EXERCISE ▸
Your answer should hold the data exactly as given, minus any picture.

INFORMATION SUPPLIED ▸
§

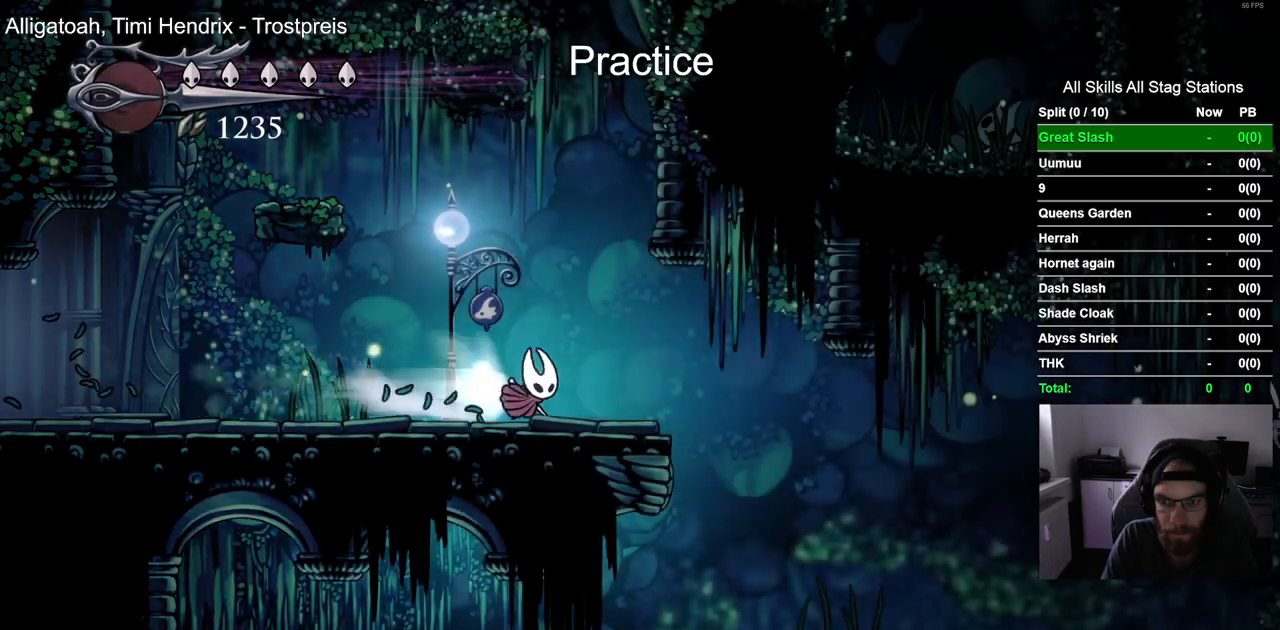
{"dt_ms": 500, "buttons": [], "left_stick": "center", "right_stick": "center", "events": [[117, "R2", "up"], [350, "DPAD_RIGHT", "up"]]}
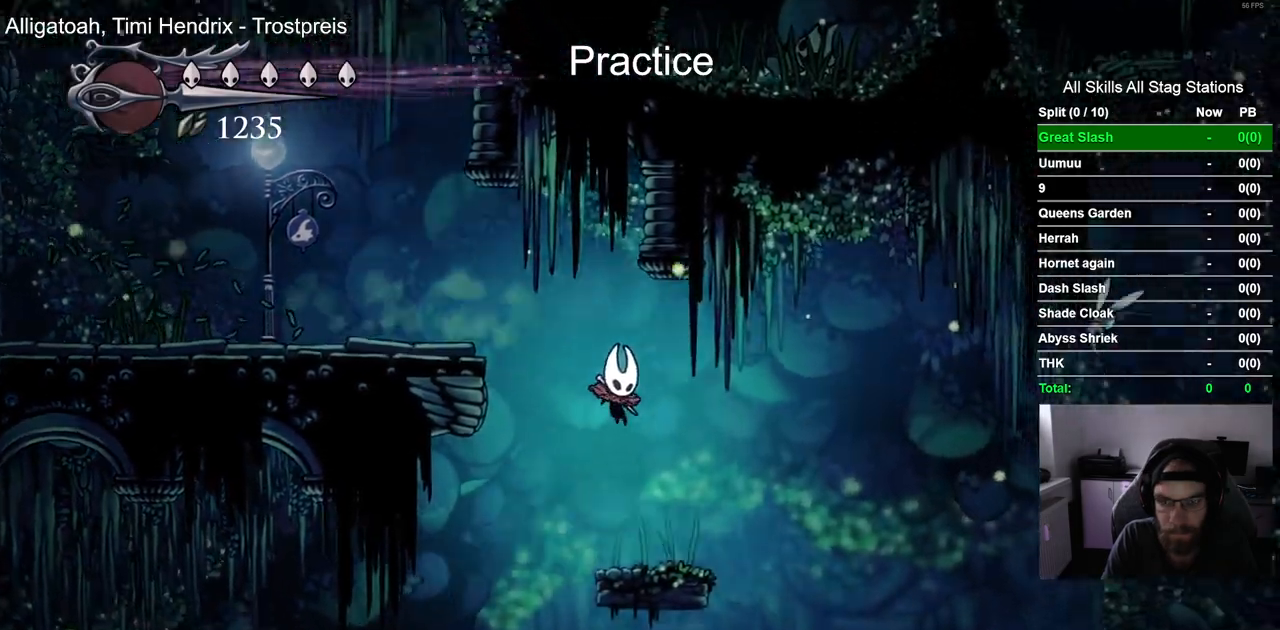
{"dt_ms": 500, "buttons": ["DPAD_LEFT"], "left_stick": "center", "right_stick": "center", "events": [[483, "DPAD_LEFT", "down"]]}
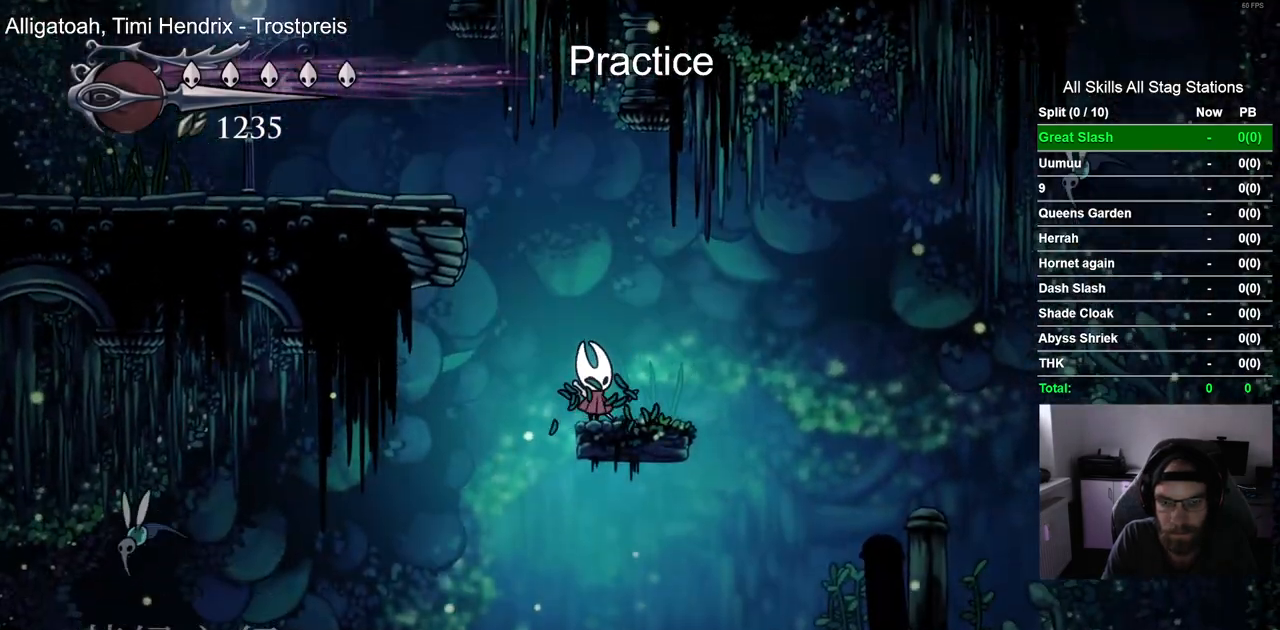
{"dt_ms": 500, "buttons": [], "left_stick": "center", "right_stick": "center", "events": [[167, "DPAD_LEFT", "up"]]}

§

YOUR RESPONSE ▸
{"dt_ms": 500, "buttons": [], "left_stick": "center", "right_stick": "center", "events": [[117, "R2", "up"], [350, "DPAD_RIGHT", "up"]]}
{"dt_ms": 500, "buttons": ["DPAD_LEFT"], "left_stick": "center", "right_stick": "center", "events": [[483, "DPAD_LEFT", "down"]]}
{"dt_ms": 500, "buttons": [], "left_stick": "center", "right_stick": "center", "events": [[167, "DPAD_LEFT", "up"]]}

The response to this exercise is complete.